Note de JDPS : aucune remarque n’ayant été formulée concernant la communication des données à des sociétés tierces dans la mise en demeure en question, on peut penser que le nécessaire avait été fait dans ce domaine. 🙂

Restait donc aux fournisseurs à se mettre en conformité dans les délais impartis par la CNIL (délais repoussés à cause du COVID-19). A défaut, des sanctions étaient prévues par ladite mise en demeure.

Bonne nouvelle, la mise en demeure est désormais close depuis le 15 février 2021.

La CNIL a estimé effectivement avoir reçu des éléments « démontrant que les manquements constatés ont cessé« .

  • EDF aurait mis en ligne un nouveau parcours de consentement dont il ressort clairement que le client peut « consentir au souci de sa consommation quotidienne » et non plus à la demi-heure. 
  • Pour ENGIE la procédure serait toujours en cours.

Enseignements à tirer de cette affaire qui est passée au-dessus des têtes de la plupart des Français :

  • Si vous estimez que votre vie privée doit être préservée, allez voir rapidement sur le site de votre fournisseur d’électricité le nouveau parcours de consentement et… cochez les bonnes cases.
  • Il n’est pas du tout sûr qu’à l’avenir ces bonnes mesures coercitives de la CNIL soient scrupuleusement respectées par les fournisseurs d’électricité. Une modification de présentation du site et hop, le tour est joué ! La CNIL fera-t-elle de nouveaux contrôles ultérieurement ? Rien n’est moins sûr. Pourtant les sanctions prévues sont lourdes en cas de non respect du RGPD.
  • Antérieurement, et pendant la mise en demeure de la CNIL, les fournisseurs continuant d’enregistrer nos habitudes de consommation, rien ne dit qu’ils n’ont pas conservé nos données et que cela leur suffit désormais pour mieux nous connaître. Les nouvelles mesures risquent donc de n’être utiles et rassurantes qu’aux futurs clients qui seront équipés du nouveau compteurs Linky. En janvier 2020, 22 millions étaient installés sur 35 millions, l’objectif final.

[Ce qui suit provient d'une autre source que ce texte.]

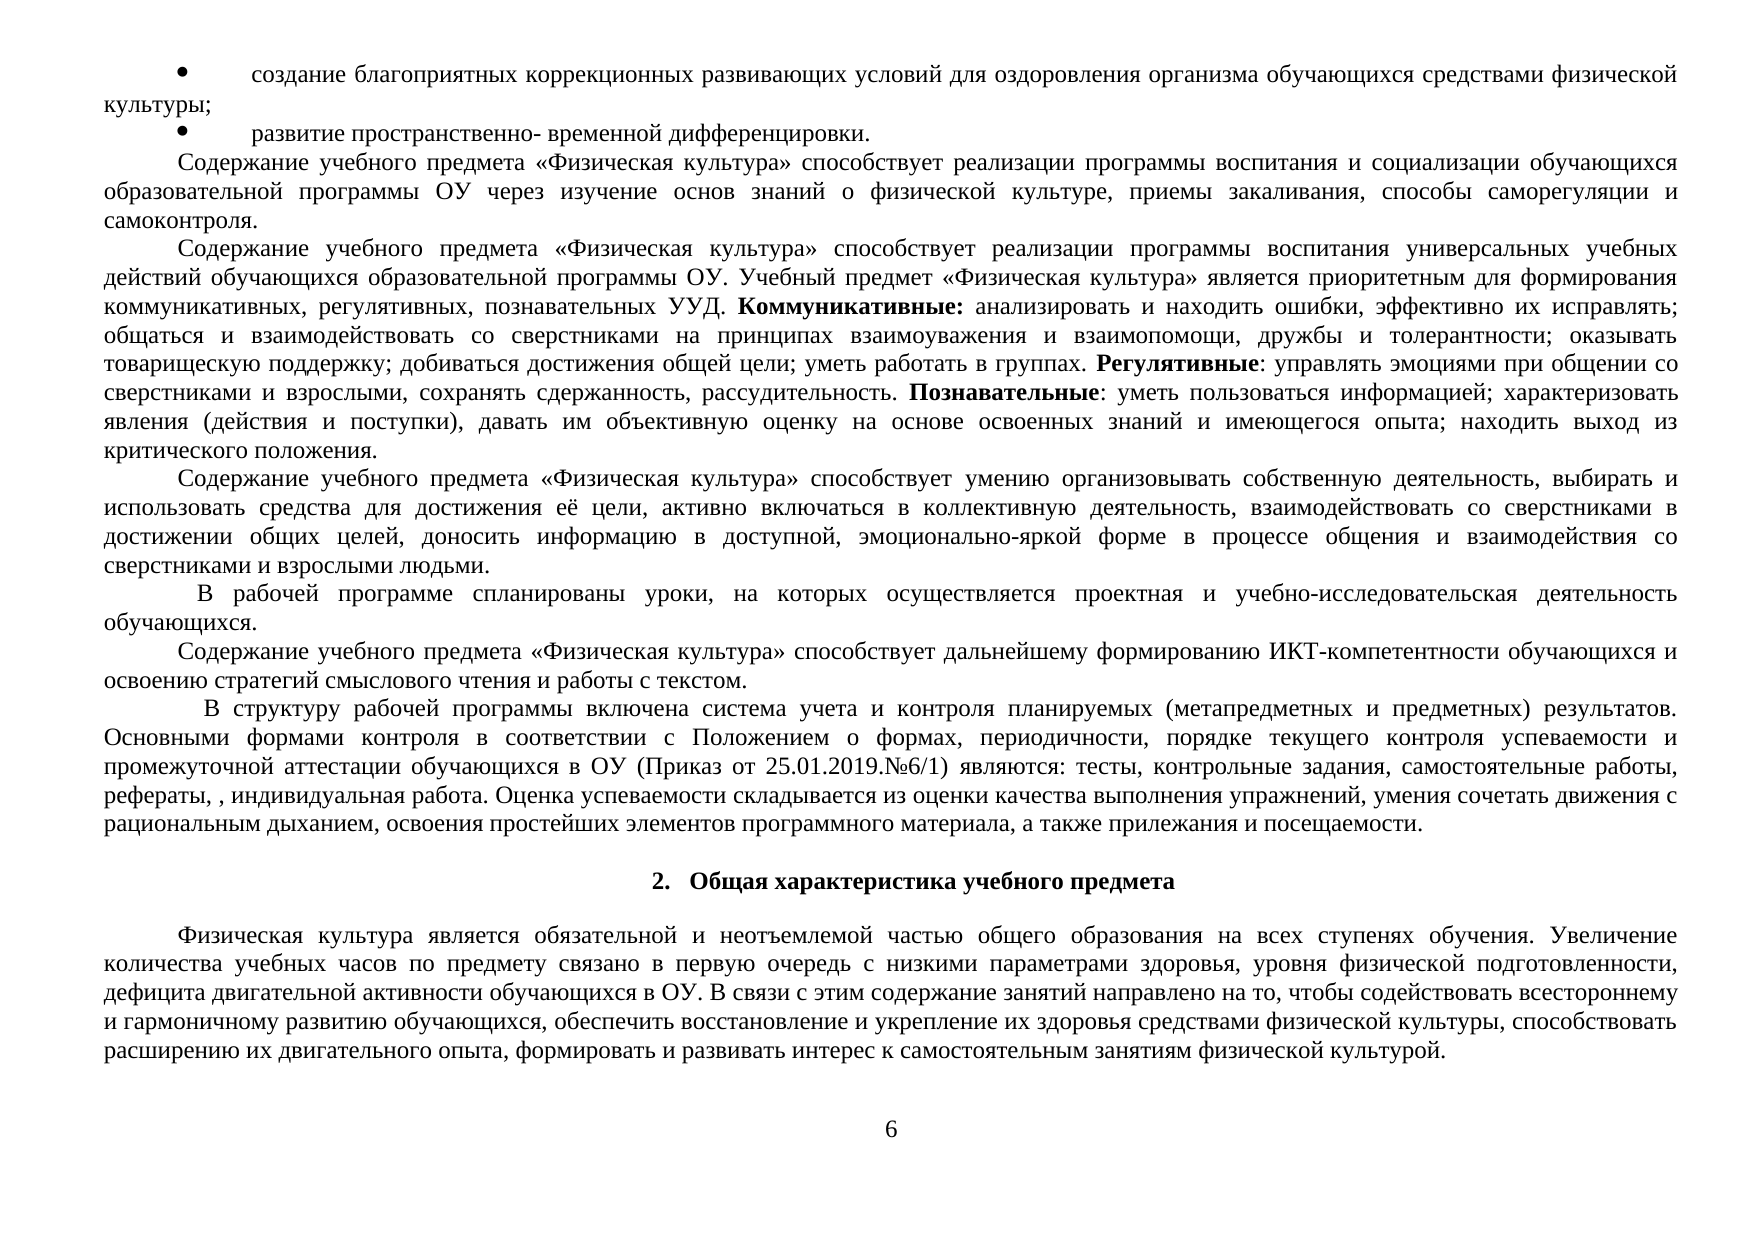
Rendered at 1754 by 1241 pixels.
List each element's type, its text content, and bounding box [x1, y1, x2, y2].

text Физическая культура является обязательной и неотъемлемой частью общего образования на всех ступенях обучения. Увеличение количества учебных часов по предмету связано в первую очередь с низкими параметрами здоровья, уровня физической подготовленности, дефицита двигательной активности обучающихся в ОУ. В связи с этим содержание занятий направлено на то, чтобы содействовать всестороннему и гармоничному развитию обучающихся, обеспечить восстановление и укрепление их здоровья средствами физической культуры, способствовать расширению их двигательного опыта, формировать и развивать интерес к самостоятельным занятиям физической культурой. [103, 920, 1679, 1063]
text Содержание учебного предмета «Физическая культура» способствует реализации программы воспитания универсальных учебных действий обучающихся образовательной программы ОУ. Учебный предмет «Физическая культура» является приоритетным для формирования коммуникативных, регулятивных, познавательных УУД. Коммуникативные: анализировать и находить ошибки, эффективно их исправлять; общаться и взаимодействовать со сверстниками на принципах взаимоуважения и взаимопомощи, дружбы и толерантности; оказывать товарищескую поддержку; добиваться достижения общей цели; уметь работать в группах. Регулятивные: управлять эмоциями при общении со сверстниками и взрослыми, сохранять сдержанность, рассудительность. Познавательные: уметь пользоваться информацией; характеризовать явления (действия и поступки), давать им объективную оценку на основе освоенных знаний и имеющегося опыта; находить выход из критического положения. [103, 233, 1679, 463]
text Содержание учебного предмета «Физическая культура» способствует дальнейшему формированию ИКТ-компетентности обучающихся и освоению стратегий смыслового чтения и работы с текстом. [103, 636, 1679, 693]
text В рабочей программе спланированы уроки, на которых осуществляется проектная и учебно-исследовательская деятельность обучающихся. [103, 578, 1679, 636]
text Содержание учебного предмета «Физическая культура» способствует реализации программы воспитания и социализации обучающихся образовательной программы ОУ через изучение основ знаний о физической культуре, приемы закаливания, способы саморегуляции и самоконтроля. [103, 147, 1679, 233]
text В структуру рабочей программы включена система учета и контроля планируемых (метапредметных и предметных) результатов. Основными формами контроля в соответствии с Положением о формах, периодичности, порядке текущего контроля успеваемости и промежуточной аттестации обучающихся в ОУ (Приказ от 25.01.2019.№6/1) являются: тесты, контрольные задания, самостоятельные работы, рефераты, , индивидуальная работа. Оценка успеваемости складывается из оценки качества выполнения упражнений, умения сочетать движения с рациональным дыханием, освоения простейших элементов программного материала, а также прилежания и посещаемости. [103, 693, 1679, 837]
list развитие пространственно- временной дифференцировки. [103, 118, 1679, 147]
subtitle Общая характеристика учебного предмета [148, 866, 1679, 895]
text Содержание учебного предмета «Физическая культура» способствует умению организовывать собственную деятельность, выбирать и использовать средства для достижения её цели, активно включаться в коллективную деятельность, взаимодействовать со сверстниками в достижении общих целей, доносить информацию в доступной, эмоционально-яркой форме в процессе общения и взаимодействия со сверстниками и взрослыми людьми. [103, 463, 1679, 578]
list создание благоприятных коррекционных развивающих условий для оздоровления организма обучающихся средствами физической культуры; [103, 59, 1679, 118]
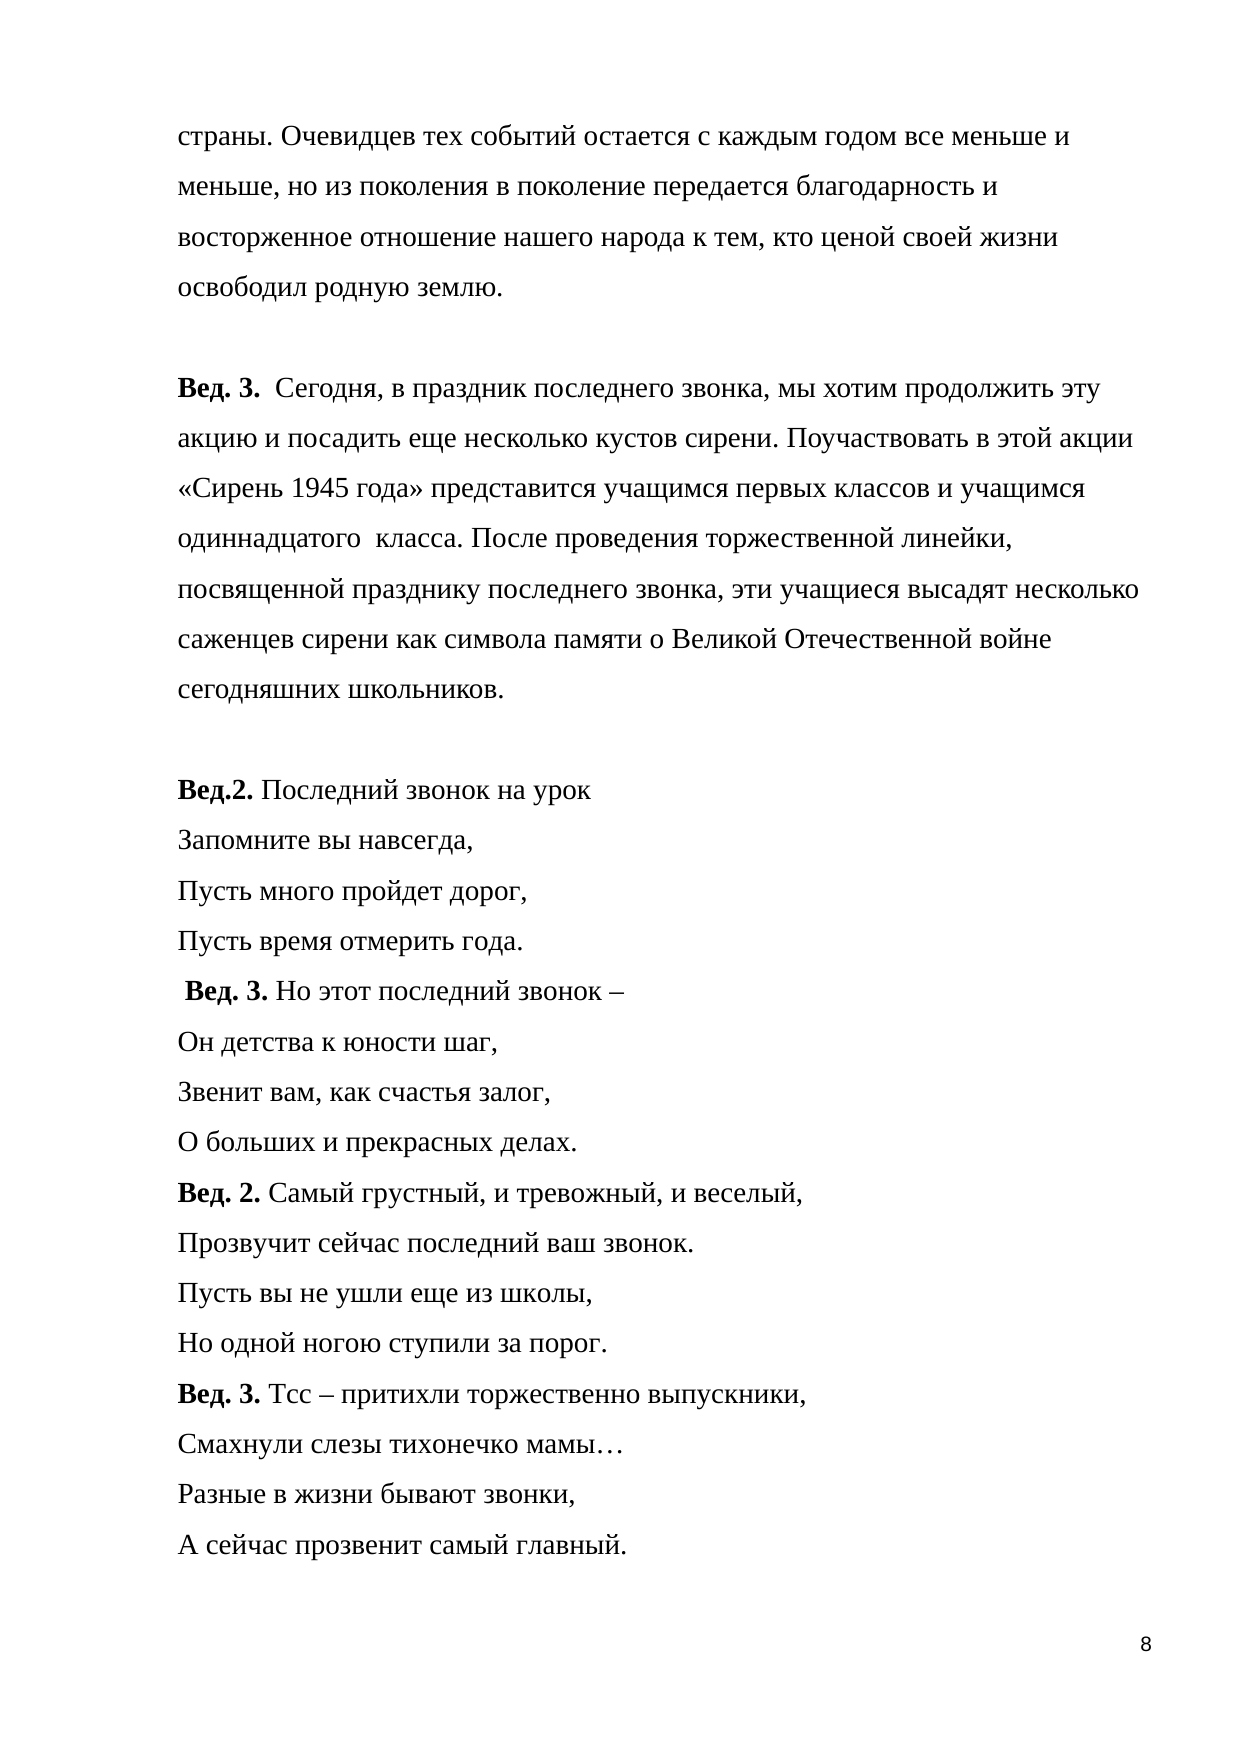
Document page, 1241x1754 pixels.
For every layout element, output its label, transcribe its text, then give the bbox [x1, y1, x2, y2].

text Вед. 3. Но этот последний звонок – [177, 973, 1152, 1007]
text Звенит вам, как счастья залог, [177, 1074, 1152, 1108]
text О больших и прекрасных делах. [177, 1124, 1152, 1158]
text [177, 118, 1152, 303]
text Вед.2. Последний звонок на урок [177, 772, 1152, 806]
text Прозвучит сейчас последний ваш звонок. [177, 1225, 1152, 1258]
text Разные в жизни бывают звонки, [177, 1477, 1152, 1510]
text Пусть много пройдет дорог, [177, 873, 1152, 906]
text Пусть время отмерить года. [177, 923, 1152, 957]
text Вед. 2. Самый грустный, и тревожный, и веселый, [177, 1175, 1152, 1208]
text Смахнули слезы тихонечко мамы… [177, 1426, 1152, 1460]
text Запомните вы навсегда, [177, 822, 1152, 856]
text Он детства к юности шаг, [177, 1024, 1152, 1057]
text Но одной ногою ступили за порог. [177, 1326, 1152, 1359]
text Вед. 3. Сегодня, в праздник последнего звонка, мы хотим продолжить эту акцию и посадить еще несколько кустов сирени. Поучаствовать в этой акции «Сирень 1945 года» представится учащимся первых классов и учащимся одиннадцатого класса. После проведения торжественной линейки, посвященной празднику последнего звонка, эти учащиеся высадят несколько саженцев сирени как символа памяти о Великой Отечественной войне сегодняшних школьников. [177, 370, 1152, 705]
text Вед. 3. Тсс – притихли торжественно выпускники, [177, 1376, 1152, 1409]
text А сейчас прозвенит самый главный. [177, 1527, 1152, 1560]
text Пусть вы не ушли еще из школы, [177, 1275, 1152, 1309]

Remarque sur le RGPD en général : il est supposé garantir aux usagers la protection de leurs données personnelles. J’ai bien peur qu’il ne s’agisse en vérité d’une formule apaisante pour rassurer les gens. En effet, sur la plupart des sites le « J’accepte » est susceptible d’induire des actions que la plupart des gens ignorent car, rares sont les utilisateurs (pressés) qui demandent à personnaliser la gestion de leurs données avant de visiter le site qui les intéresse.

(1) Les compteurs communicants Linky ont été développés par ENEDIS anciennement ERDF.